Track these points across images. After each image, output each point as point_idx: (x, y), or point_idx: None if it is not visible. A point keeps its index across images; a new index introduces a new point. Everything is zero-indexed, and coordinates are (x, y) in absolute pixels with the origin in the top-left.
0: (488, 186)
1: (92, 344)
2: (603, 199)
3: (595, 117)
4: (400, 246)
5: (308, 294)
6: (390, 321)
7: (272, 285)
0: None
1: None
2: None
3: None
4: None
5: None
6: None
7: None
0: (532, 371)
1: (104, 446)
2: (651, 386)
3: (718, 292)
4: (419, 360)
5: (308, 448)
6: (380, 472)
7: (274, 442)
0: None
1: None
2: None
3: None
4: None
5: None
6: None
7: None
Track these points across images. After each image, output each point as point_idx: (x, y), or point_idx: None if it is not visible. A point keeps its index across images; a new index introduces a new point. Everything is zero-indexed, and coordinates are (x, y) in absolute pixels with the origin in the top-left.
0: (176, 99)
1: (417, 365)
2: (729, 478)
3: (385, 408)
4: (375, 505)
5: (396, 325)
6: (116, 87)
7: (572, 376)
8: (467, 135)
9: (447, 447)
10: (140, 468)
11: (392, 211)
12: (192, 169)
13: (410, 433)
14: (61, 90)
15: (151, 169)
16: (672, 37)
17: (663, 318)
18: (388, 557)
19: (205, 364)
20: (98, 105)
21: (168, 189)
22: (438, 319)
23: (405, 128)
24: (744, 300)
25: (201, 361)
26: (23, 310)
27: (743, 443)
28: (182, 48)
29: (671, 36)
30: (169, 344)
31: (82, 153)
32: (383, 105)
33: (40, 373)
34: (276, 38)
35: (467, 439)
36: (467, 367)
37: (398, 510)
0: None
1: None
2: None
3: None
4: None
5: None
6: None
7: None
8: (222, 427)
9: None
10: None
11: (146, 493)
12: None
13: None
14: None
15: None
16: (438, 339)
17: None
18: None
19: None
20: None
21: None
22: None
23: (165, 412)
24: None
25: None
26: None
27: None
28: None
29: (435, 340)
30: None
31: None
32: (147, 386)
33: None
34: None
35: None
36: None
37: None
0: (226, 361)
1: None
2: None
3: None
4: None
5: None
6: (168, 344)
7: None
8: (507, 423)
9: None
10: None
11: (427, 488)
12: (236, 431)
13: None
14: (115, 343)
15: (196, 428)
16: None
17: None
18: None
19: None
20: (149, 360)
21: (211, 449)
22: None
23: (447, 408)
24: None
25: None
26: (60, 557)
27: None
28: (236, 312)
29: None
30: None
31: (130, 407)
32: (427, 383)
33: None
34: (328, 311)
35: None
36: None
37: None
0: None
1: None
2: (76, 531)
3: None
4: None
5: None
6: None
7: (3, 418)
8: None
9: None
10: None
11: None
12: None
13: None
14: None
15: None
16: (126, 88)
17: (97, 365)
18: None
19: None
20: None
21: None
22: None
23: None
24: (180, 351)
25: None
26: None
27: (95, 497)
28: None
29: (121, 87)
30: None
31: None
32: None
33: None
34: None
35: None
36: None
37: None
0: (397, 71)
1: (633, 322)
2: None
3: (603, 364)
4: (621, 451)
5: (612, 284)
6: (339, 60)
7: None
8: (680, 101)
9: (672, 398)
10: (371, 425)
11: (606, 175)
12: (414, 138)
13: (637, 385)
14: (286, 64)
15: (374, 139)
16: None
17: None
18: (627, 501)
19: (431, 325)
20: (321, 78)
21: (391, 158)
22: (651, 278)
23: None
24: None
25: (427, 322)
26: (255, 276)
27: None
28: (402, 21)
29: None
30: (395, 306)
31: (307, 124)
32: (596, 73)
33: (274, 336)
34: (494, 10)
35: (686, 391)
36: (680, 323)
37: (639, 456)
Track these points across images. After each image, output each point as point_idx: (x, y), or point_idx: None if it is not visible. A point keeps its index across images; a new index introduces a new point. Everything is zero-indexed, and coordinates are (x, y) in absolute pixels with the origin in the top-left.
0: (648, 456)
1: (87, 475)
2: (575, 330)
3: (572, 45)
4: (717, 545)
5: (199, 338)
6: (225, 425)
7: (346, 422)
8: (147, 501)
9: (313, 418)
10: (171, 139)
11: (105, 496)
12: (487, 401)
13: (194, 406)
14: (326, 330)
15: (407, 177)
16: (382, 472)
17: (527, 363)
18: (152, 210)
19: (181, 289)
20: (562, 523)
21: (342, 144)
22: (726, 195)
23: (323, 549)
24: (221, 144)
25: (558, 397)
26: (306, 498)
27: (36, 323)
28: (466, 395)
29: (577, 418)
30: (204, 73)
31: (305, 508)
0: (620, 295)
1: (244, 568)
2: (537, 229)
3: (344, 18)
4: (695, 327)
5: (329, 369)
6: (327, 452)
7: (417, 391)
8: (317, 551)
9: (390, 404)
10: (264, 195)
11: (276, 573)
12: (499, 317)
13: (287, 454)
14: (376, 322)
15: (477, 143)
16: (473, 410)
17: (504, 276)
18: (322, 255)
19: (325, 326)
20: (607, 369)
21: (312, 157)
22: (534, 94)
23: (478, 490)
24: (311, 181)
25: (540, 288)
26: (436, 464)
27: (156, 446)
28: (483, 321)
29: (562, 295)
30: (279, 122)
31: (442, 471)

- - -

◆ **WHAT YOU ARE ASKED TO DO**: Convert the material above into a JSON array of strings, one string per line, leaving out blank lines.

◆ **RESULT**:
[
  "Track these points across images. After each image, output each point as point_idx: (x, y), or point_idx: None if it is not visible. A point keeps its index across images; a new index introduces a new point. Everything is zero-indexed, and coordinates are (x, y) in absolute pixels with the origin in the top-left.",
  "0: (488, 186)",
  "1: (92, 344)",
  "2: (603, 199)",
  "3: (595, 117)",
  "4: (400, 246)",
  "5: (308, 294)",
  "6: (390, 321)",
  "7: (272, 285)",
  "0: None",
  "1: None",
  "2: None",
  "3: None",
  "4: None",
  "5: None",
  "6: None",
  "7: None",
  "0: (532, 371)",
  "1: (104, 446)",
  "2: (651, 386)",
  "3: (718, 292)",
  "4: (419, 360)",
  "5: (308, 448)",
  "6: (380, 472)",
  "7: (274, 442)",
  "0: None",
  "1: None",
  "2: None",
  "3: None",
  "4: None",
  "5: None",
  "6: None",
  "7: None",
  "Track these points across images. After each image, output each point as point_idx: (x, y), or point_idx: None if it is not visible. A point keeps its index across images; a new index introduces a new point. Everything is zero-indexed, and coordinates are (x, y) in absolute pixels with the origin in the top-left.",
  "0: (176, 99)",
  "1: (417, 365)",
  "2: (729, 478)",
  "3: (385, 408)",
  "4: (375, 505)",
  "5: (396, 325)",
  "6: (116, 87)",
  "7: (572, 376)",
  "8: (467, 135)",
  "9: (447, 447)",
  "10: (140, 468)",
  "11: (392, 211)",
  "12: (192, 169)",
  "13: (410, 433)",
  "14: (61, 90)",
  "15: (151, 169)",
  "16: (672, 37)",
  "17: (663, 318)",
  "18: (388, 557)",
  "19: (205, 364)",
  "20: (98, 105)",
  "21: (168, 189)",
  "22: (438, 319)",
  "23: (405, 128)",
  "24: (744, 300)",
  "25: (201, 361)",
  "26: (23, 310)",
  "27: (743, 443)",
  "28: (182, 48)",
  "29: (671, 36)",
  "30: (169, 344)",
  "31: (82, 153)",
  "32: (383, 105)",
  "33: (40, 373)",
  "34: (276, 38)",
  "35: (467, 439)",
  "36: (467, 367)",
  "37: (398, 510)",
  "0: None",
  "1: None",
  "2: None",
  "3: None",
  "4: None",
  "5: None",
  "6: None",
  "7: None",
  "8: (222, 427)",
  "9: None",
  "10: None",
  "11: (146, 493)",
  "12: None",
  "13: None",
  "14: None",
  "15: None",
  "16: (438, 339)",
  "17: None",
  "18: None",
  "19: None",
  "20: None",
  "21: None",
  "22: None",
  "23: (165, 412)",
  "24: None",
  "25: None",
  "26: None",
  "27: None",
  "28: None",
  "29: (435, 340)",
  "30: None",
  "31: None",
  "32: (147, 386)",
  "33: None",
  "34: None",
  "35: None",
  "36: None",
  "37: None",
  "0: (226, 361)",
  "1: None",
  "2: None",
  "3: None",
  "4: None",
  "5: None",
  "6: (168, 344)",
  "7: None",
  "8: (507, 423)",
  "9: None",
  "10: None",
  "11: (427, 488)",
  "12: (236, 431)",
  "13: None",
  "14: (115, 343)",
  "15: (196, 428)",
  "16: None",
  "17: None",
  "18: None",
  "19: None",
  "20: (149, 360)",
  "21: (211, 449)",
  "22: None",
  "23: (447, 408)",
  "24: None",
  "25: None",
  "26: (60, 557)",
  "27: None",
  "28: (236, 312)",
  "29: None",
  "30: None",
  "31: (130, 407)",
  "32: (427, 383)",
  "33: None",
  "34: (328, 311)",
  "35: None",
  "36: None",
  "37: None",
  "0: None",
  "1: None",
  "2: (76, 531)",
  "3: None",
  "4: None",
  "5: None",
  "6: None",
  "7: (3, 418)",
  "8: None",
  "9: None",
  "10: None",
  "11: None",
  "12: None",
  "13: None",
  "14: None",
  "15: None",
  "16: (126, 88)",
  "17: (97, 365)",
  "18: None",
  "19: None",
  "20: None",
  "21: None",
  "22: None",
  "23: None",
  "24: (180, 351)",
  "25: None",
  "26: None",
  "27: (95, 497)",
  "28: None",
  "29: (121, 87)",
  "30: None",
  "31: None",
  "32: None",
  "33: None",
  "34: None",
  "35: None",
  "36: None",
  "37: None",
  "0: (397, 71)",
  "1: (633, 322)",
  "2: None",
  "3: (603, 364)",
  "4: (621, 451)",
  "5: (612, 284)",
  "6: (339, 60)",
  "7: None",
  "8: (680, 101)",
  "9: (672, 398)",
  "10: (371, 425)",
  "11: (606, 175)",
  "12: (414, 138)",
  "13: (637, 385)",
  "14: (286, 64)",
  "15: (374, 139)",
  "16: None",
  "17: None",
  "18: (627, 501)",
  "19: (431, 325)",
  "20: (321, 78)",
  "21: (391, 158)",
  "22: (651, 278)",
  "23: None",
  "24: None",
  "25: (427, 322)",
  "26: (255, 276)",
  "27: None",
  "28: (402, 21)",
  "29: None",
  "30: (395, 306)",
  "31: (307, 124)",
  "32: (596, 73)",
  "33: (274, 336)",
  "34: (494, 10)",
  "35: (686, 391)",
  "36: (680, 323)",
  "37: (639, 456)",
  "Track these points across images. After each image, output each point as point_idx: (x, y), or point_idx: None if it is not visible. A point keeps its index across images; a new index introduces a new point. Everything is zero-indexed, and coordinates are (x, y) in absolute pixels with the origin in the top-left.",
  "0: (648, 456)",
  "1: (87, 475)",
  "2: (575, 330)",
  "3: (572, 45)",
  "4: (717, 545)",
  "5: (199, 338)",
  "6: (225, 425)",
  "7: (346, 422)",
  "8: (147, 501)",
  "9: (313, 418)",
  "10: (171, 139)",
  "11: (105, 496)",
  "12: (487, 401)",
  "13: (194, 406)",
  "14: (326, 330)",
  "15: (407, 177)",
  "16: (382, 472)",
  "17: (527, 363)",
  "18: (152, 210)",
  "19: (181, 289)",
  "20: (562, 523)",
  "21: (342, 144)",
  "22: (726, 195)",
  "23: (323, 549)",
  "24: (221, 144)",
  "25: (558, 397)",
  "26: (306, 498)",
  "27: (36, 323)",
  "28: (466, 395)",
  "29: (577, 418)",
  "30: (204, 73)",
  "31: (305, 508)",
  "0: (620, 295)",
  "1: (244, 568)",
  "2: (537, 229)",
  "3: (344, 18)",
  "4: (695, 327)",
  "5: (329, 369)",
  "6: (327, 452)",
  "7: (417, 391)",
  "8: (317, 551)",
  "9: (390, 404)",
  "10: (264, 195)",
  "11: (276, 573)",
  "12: (499, 317)",
  "13: (287, 454)",
  "14: (376, 322)",
  "15: (477, 143)",
  "16: (473, 410)",
  "17: (504, 276)",
  "18: (322, 255)",
  "19: (325, 326)",
  "20: (607, 369)",
  "21: (312, 157)",
  "22: (534, 94)",
  "23: (478, 490)",
  "24: (311, 181)",
  "25: (540, 288)",
  "26: (436, 464)",
  "27: (156, 446)",
  "28: (483, 321)",
  "29: (562, 295)",
  "30: (279, 122)",
  "31: (442, 471)"
]